Alguien más solicitó parada, desde el piso inferior. Tres personas hacen cola junto a la puerta delantera, junto a la portezuela del conductor, esperando a que éste detenga por completo el vehículo y abra. 

La puerta se abre, con sonido neumático.
Una mujer desciende.
¡Vamos, vamos!, pienso, intranquilo.
Se apea el segundo pasajero, con un educado cheers, driver!, como es usual por estos lares.
Quedamos dos en la fila. El chofer a lo suyo, mirando hacia adelante.

El tipo me alcanza antes de que el viajero, que me precede, baje a la acera.

̶  Wot did yi sei to me?  ̶  me pregunta, con inconfundible acento escocés, de calle, de barrio bajo, de gueto.

Le miro a los ojos. Las palabras no alcanzan mis labios. El cerebro las retiene, pasándoles un control de aduana portuaria. Mi corazón sube y sube, de revoluciones por minuto. 

̶  Wot did yi sei to me?  ̶  repite, con idéntica pose. Idéntica dicción.

No consigo apartar la vista de su mirada. Me mira sin verme. Mira a través de mí. Como esos soldados que regresan del frente portando esa “mirada de las mil yardas”. Un yonqui en eterna guerra con el caballo. Sus ojos turbios, borrosos, de vidrio translúcido; sus párpados a media asta; viste un chándal gris, un par de lamparones en la pechera; los pantalones algo caídos; un par de zapatillas de marca, blancas, impecables, novísimas, completan, incongruentes, su uniforme. Su mano derecha cobijada en el interior del bolsillo de la sudadera.

Su mano derecha nunca abandonó su escondrijo.

Agujas infectadas, sucias jeringuillas, relucientes navajas desfilan por la antesala de mi imaginación. Sida, infección, herida, sangre, ambulancia, hospital.

Angustia. Miedo. Mareo.

El zombi repite su pregunta, por tercera vez. Miro de soslayo al autobusero, buscando un apoyo que sé improbable, más bien imposible.

Emulo a San Pedro negando tres veces. Las dos primeras lo hice en silencio. La tercera con una sola palabra. Siete letras.

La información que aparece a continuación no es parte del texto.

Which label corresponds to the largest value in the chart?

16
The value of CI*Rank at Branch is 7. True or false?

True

̶  Nothing  ̶  digo, odiándome por ello al instante. Odiando todas y cada una de esas malditas siete letras.

Miro de nuevo al driver. Sus ojos no observaron nada, sus oídos no escucharon nada, sus malditas y omnipresentes cámaras de circuito cerrado no grabaron nada. Miro al suelo, al escalón, a la acera.

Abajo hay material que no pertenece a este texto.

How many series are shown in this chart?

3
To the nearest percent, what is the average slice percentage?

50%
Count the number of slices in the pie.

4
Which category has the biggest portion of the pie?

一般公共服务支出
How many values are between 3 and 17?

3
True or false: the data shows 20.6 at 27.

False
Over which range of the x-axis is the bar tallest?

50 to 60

La puerta cierra tras de mí. El viento fresco acaricia mi cara. Miro por encima del hombro. Allá está aquel muerto viviente, con la frente apoyada sobre el cristal. Allá se halla mi fantasma particular. Mira a través de la ventana, en mi dirección. Mira pero no ve. Tan sólo contempla, presiente, prevé, adivina su miserable vida y su perro destino, mil yardas a mi través.